La continuación del programa que presentaron en 2026 añade la necesidad de fiscalizar el cumplimiento de la legislación antimonopolio y extender los derechos de propiedad intelectual a los conocimientos de los trabajadores. Acemoglu y sus colegas no se contentan con lograr una IA segura, sino una IA diseñada para aumentar el valor de las capacidades humanas en vez de automatizarlas para prescindir de ellas. El 21 de agosto, Acemoglu publicó una declaración muy clara sobre este programa de políticas en la sección “World View” de la revista Nature.
Esta agenda pone sobre la mesa la cuestión de quién traza el rumbo de la tecnología y quién se queda con los beneficios. En este contexto, menoscabar el prestigio académico de Acemoglu tiene un efecto político evidente, ya que debilita la autoridad de uno de los economistas más destacados que promueven un desarrollo de la IA centrado en los trabajadores. La acusación más interesante no es conspirativa sino ideológica. Al convertir el desacuerdo con las recomendaciones de Acemoglu en preguntas sarcásticas sobre los méritos de sus investigaciones y su “estrellato” académico, The Economist busca sabotear un debate que tendría que ser abierto y honesto.

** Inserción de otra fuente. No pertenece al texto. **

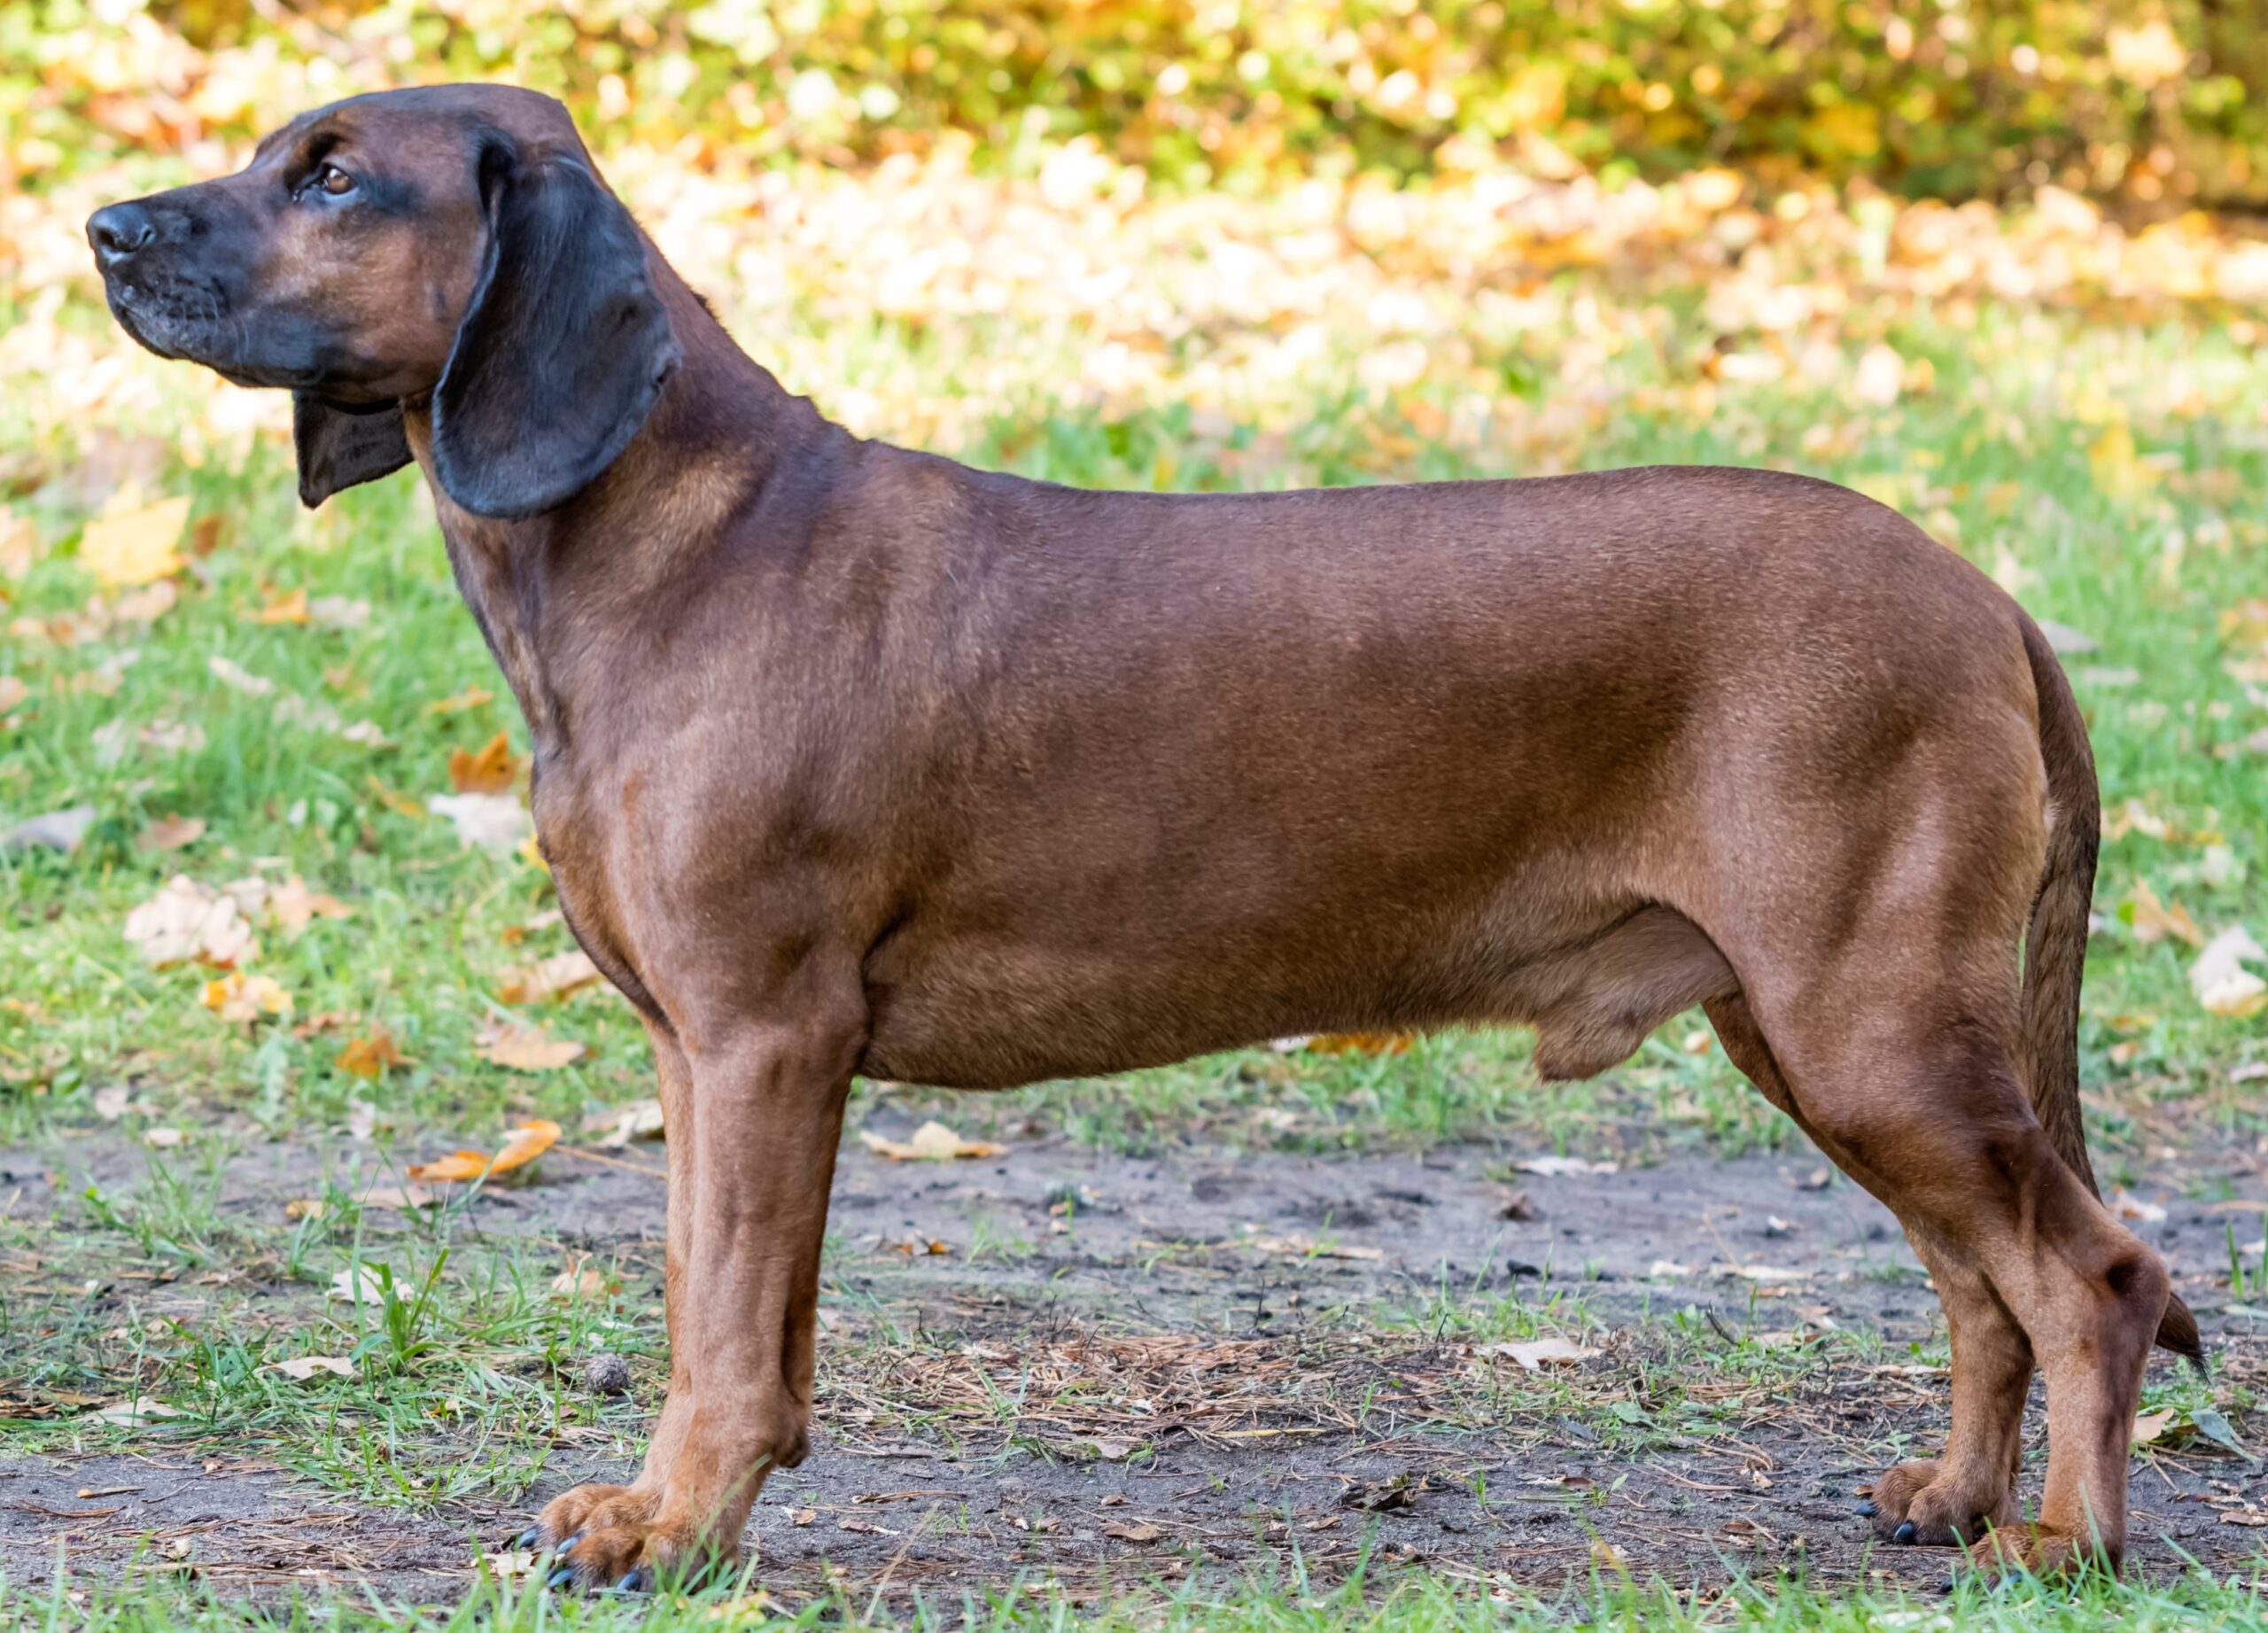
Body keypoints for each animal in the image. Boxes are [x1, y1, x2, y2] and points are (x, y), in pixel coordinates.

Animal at [92, 86, 2195, 1578]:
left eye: (336, 177)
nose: (102, 228)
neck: (667, 546)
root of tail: (1986, 596)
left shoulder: (767, 1035)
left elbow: (721, 1330)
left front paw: (673, 1530)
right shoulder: (707, 1055)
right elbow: (725, 1314)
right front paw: (684, 1504)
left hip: (1866, 1024)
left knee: (2091, 1275)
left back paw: (2061, 1542)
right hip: (1815, 1030)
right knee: (1983, 1282)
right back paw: (1948, 1497)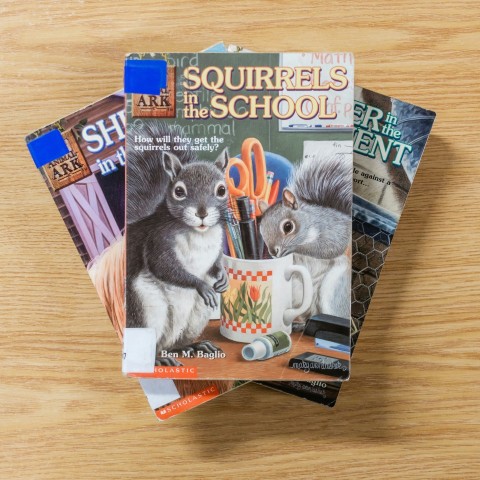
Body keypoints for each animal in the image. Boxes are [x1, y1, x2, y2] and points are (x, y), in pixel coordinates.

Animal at [126, 122, 230, 366]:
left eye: (222, 190)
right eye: (179, 191)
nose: (202, 213)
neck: (200, 234)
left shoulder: (217, 245)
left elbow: (216, 263)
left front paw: (223, 278)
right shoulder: (156, 241)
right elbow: (164, 267)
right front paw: (200, 285)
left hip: (196, 317)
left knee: (175, 343)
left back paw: (192, 346)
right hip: (147, 309)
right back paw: (157, 359)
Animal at [258, 153, 352, 326]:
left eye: (288, 226)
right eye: (261, 231)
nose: (273, 252)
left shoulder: (335, 230)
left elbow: (332, 247)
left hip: (333, 289)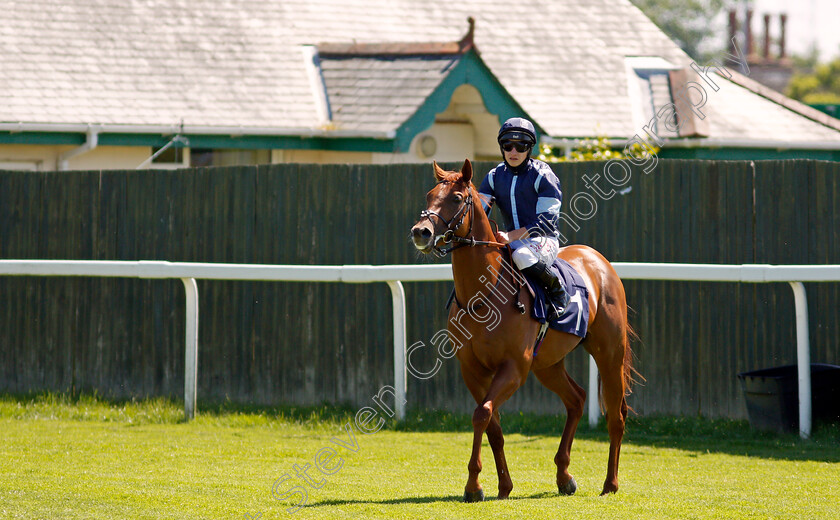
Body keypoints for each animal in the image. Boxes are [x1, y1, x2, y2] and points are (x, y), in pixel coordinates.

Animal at [408, 160, 636, 502]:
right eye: (430, 194)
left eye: (457, 197)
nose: (421, 231)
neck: (483, 296)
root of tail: (598, 260)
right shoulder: (472, 370)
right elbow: (492, 425)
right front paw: (502, 485)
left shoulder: (514, 367)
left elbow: (482, 414)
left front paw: (473, 485)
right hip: (548, 364)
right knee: (577, 399)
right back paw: (564, 476)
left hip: (609, 353)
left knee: (616, 417)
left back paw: (610, 483)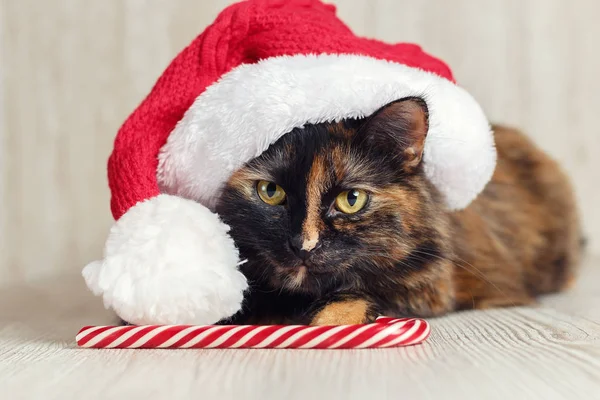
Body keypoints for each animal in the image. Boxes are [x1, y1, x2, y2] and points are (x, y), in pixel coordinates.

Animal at [214, 98, 580, 326]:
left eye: (352, 199)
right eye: (270, 192)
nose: (304, 246)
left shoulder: (430, 283)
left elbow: (356, 295)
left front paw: (324, 321)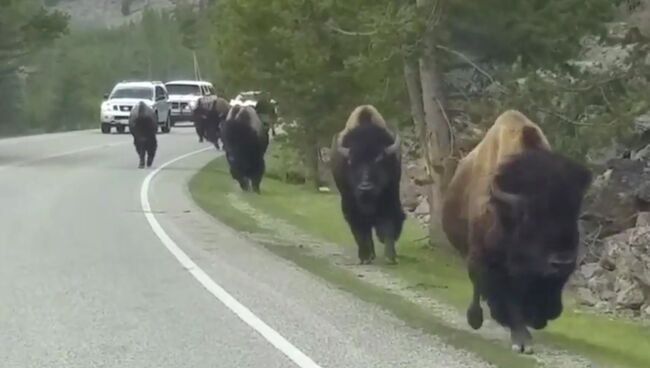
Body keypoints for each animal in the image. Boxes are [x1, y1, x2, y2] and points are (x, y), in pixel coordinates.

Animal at [332, 104, 402, 264]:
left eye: (379, 159)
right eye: (352, 161)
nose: (365, 187)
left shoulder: (390, 199)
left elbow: (388, 226)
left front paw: (390, 257)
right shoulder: (351, 207)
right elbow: (360, 231)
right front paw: (365, 256)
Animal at [440, 109, 588, 354]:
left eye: (574, 215)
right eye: (530, 219)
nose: (562, 261)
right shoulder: (488, 262)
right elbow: (504, 298)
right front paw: (522, 341)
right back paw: (476, 318)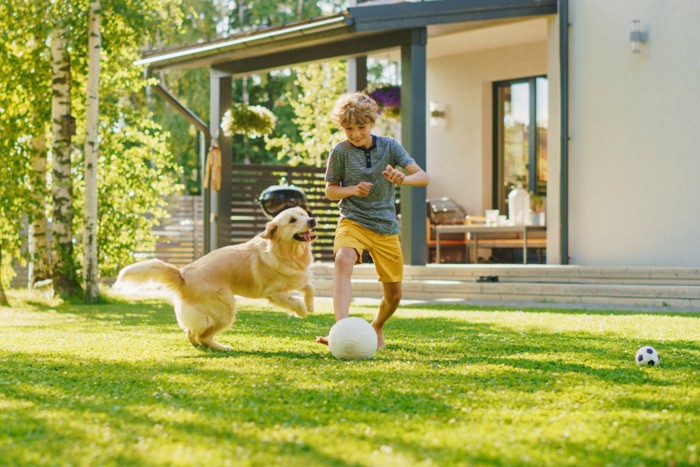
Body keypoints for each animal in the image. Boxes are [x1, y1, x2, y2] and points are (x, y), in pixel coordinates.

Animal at [114, 207, 318, 352]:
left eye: (303, 214)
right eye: (292, 220)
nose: (312, 220)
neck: (288, 253)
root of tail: (183, 274)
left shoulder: (297, 279)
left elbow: (309, 287)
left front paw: (311, 306)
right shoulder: (274, 294)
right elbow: (296, 301)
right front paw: (302, 312)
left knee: (191, 333)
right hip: (226, 310)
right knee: (202, 336)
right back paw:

La cuestión real no es si todos los hallazgos empíricos de Acemoglu desde 2001 resisten una reevaluación, sino si la política de IA debe amoldarse a los deseos de las empresas que desarrollan la tecnología o dar a los trabajadores y al público en general más poder sobre lo que se está creando. Ese es el debate que The Economist y los entusiastas de la IA deben mantener con Acemoglu. Las discrepancias entre Acemoglu y sus oponentes son trascendentales. Pero sus oponentes no le hacen ningún favor a su causa sustituyendo la discusión de buena fe por la calumnia etílica. Copyright: Project Syndicate, 2026.
Eran Yashiv es profesor de Economía en la Universidad de Tel Aviv e integrante del Centro de Macroeconomía de la London School of Economics.